[Records to use Boundary: Start]

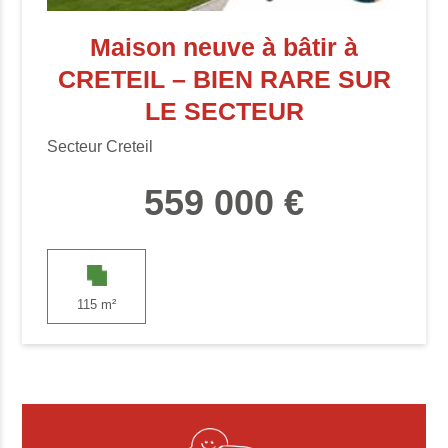
Maison neuve à bâtir à
CRETEIL – BIEN RARE SUR
LE SECTEUR
Secteur Creteil
559 000 €
115 m²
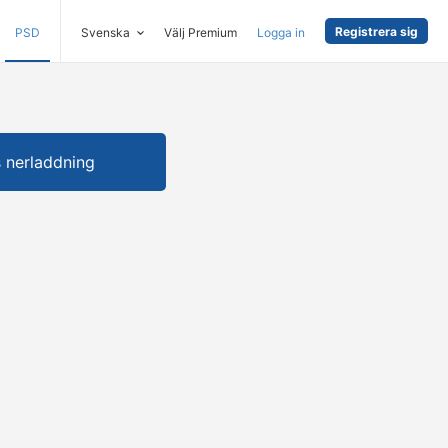
Registrera sig
PSD
Svenska
Välj Premium
Logga in
s nerladdning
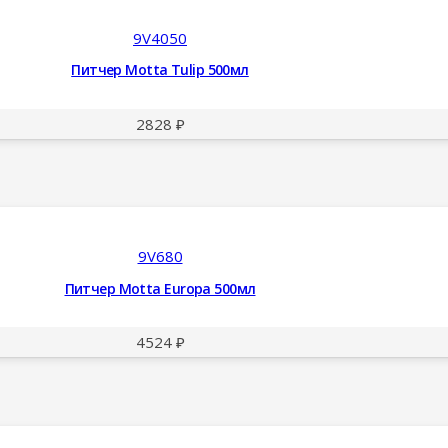
9V4050
Питчер Motta Tulip 500мл
2828
₽
9V680
Питчер Motta Europa 500мл
4524
₽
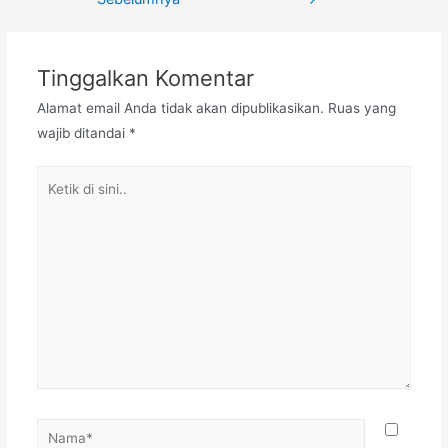
Tinggalkan Komentar
Alamat email Anda tidak akan dipublikasikan.
Ruas yang
wajib ditandai
*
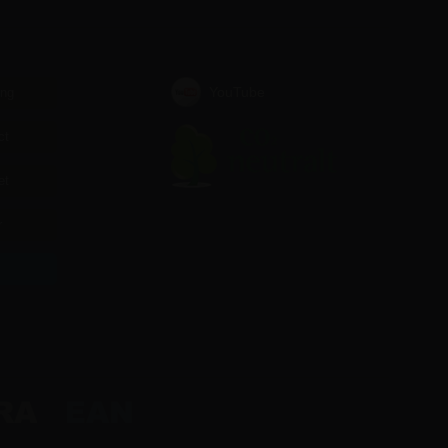
YouTube
ing
ct
et
r
r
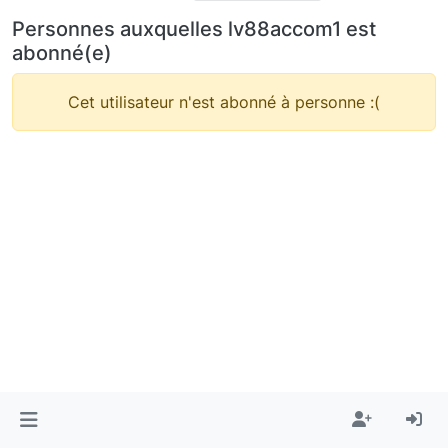
Personnes auxquelles lv88accom1 est
abonné(e)
Cet utilisateur n'est abonné à personne :(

[Records to use Boundary: End]

Write out the data above exactly as it appears, but without any image.

▸ Answer for the task
Maison neuve à bâtir à
CRETEIL – BIEN RARE SUR
LE SECTEUR
Secteur Creteil
559 000 €
115 m²
Registrera sig
PSD
Svenska
Välj Premium
Logga in
s nerladdning
9V4050
Питчер Motta Tulip 500мл
2828
₽
9V680
Питчер Motta Europa 500мл
4524
₽
Tinggalkan Komentar
Alamat email Anda tidak akan dipublikasikan.
Ruas yang
wajib ditandai
*
YouTube
ing
ct
et
r
r
Personnes auxquelles lv88accom1 est
abonné(e)
Cet utilisateur n'est abonné à personne :(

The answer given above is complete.